Is there a nexus—or even a justification—for state oversight here, at all, given the public policy implications Molly identifies?
Finally, as for Stuart’s great point about looking for the reason behind enforcement of servitudes in the IP context—his question sets up a basic scenario about the interactivity between intellectual property and contract. In his scenario, if the servitude accomplishes all of the same goals as copyright does, then why opt for copyright, he asks? This is a great question. We see, after all, why servitudes are attractive, in that they operate as helpful overlays onto copyright law (from the licensor’s perspective) is because the nature of the private agreement allows for the foreclosure of options like fair use, options that the licensee might enjoy with only copyright protection. But here—we might wonder why the drafting of the servitudes themselves have not shifted to comport with the externalities that they produce. One answer could be that the externalities that Molly identifies come into play at a much later point—and it is hard to imagine how we could craft agreements that might anticipate these costs at the outset (ie loss of fair use, etc.).
However, one potential, free market defense could be to argue that in such cases, the license agreements would ideally change to reflect a shift in market demands along these lines, and I confess that the optimist in me wants to agree. After all, some license agreements force the end user to disclose whether the use is for commercial vs. personal purposes, thereby facilitating price discrimination along those lines.
Maybe it is possible for licenses to shift to respond to the externalities Molly identifies, then, and perhaps it might be interesting to compare some of those cases to the licenses at issue here.

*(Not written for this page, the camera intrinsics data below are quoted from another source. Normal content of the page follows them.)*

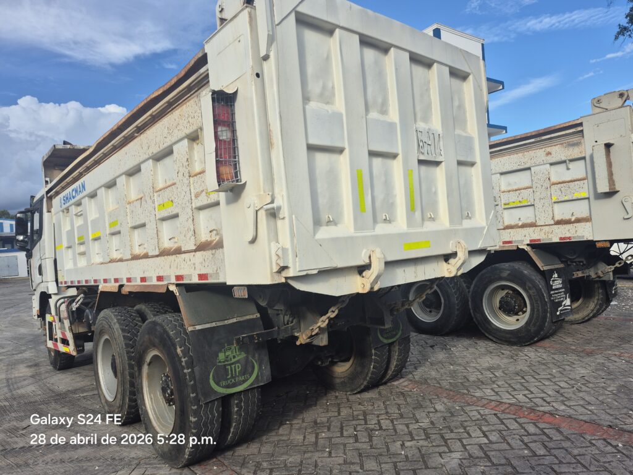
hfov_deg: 73.9
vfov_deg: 58.9
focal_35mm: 23
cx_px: 316
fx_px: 421
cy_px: 238
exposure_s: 1/1056
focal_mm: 5.4
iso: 25
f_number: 1.8
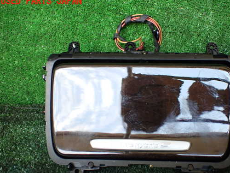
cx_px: 136
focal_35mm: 36
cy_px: 99
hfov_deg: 51.1
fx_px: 239
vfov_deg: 39.6
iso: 320
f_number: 2.3
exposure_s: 1/125
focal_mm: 5.4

The last area that I want to touch on is remedy and one of my favorite areas to think about: the role of property rules, liability rules, and “pliability” rules (with a tip o’ the hat to the imaginative team of Avi Bell and Gideon Parchomovsky in crafting this term). Like Stuart, I also believe that the employment of money damages might shift the paradigm in inventive ways—I am fascinated by the proposition that money damages might reduce the incentives for folks to engage in “due diligence’ in determining whether works are protected, and therefore might be less incentivized to seek Microsoft’s permission. To me, I think these licenses are perfect opportunities for us to think through the formation of ‘pliability’ solutions here (here, maybe copyright misuse might be an interesting avenue to think through). Though, in the end, however the point about remedies is also a distributive point—we might incentivize a different type of innovation by utilizing a different type of remedy.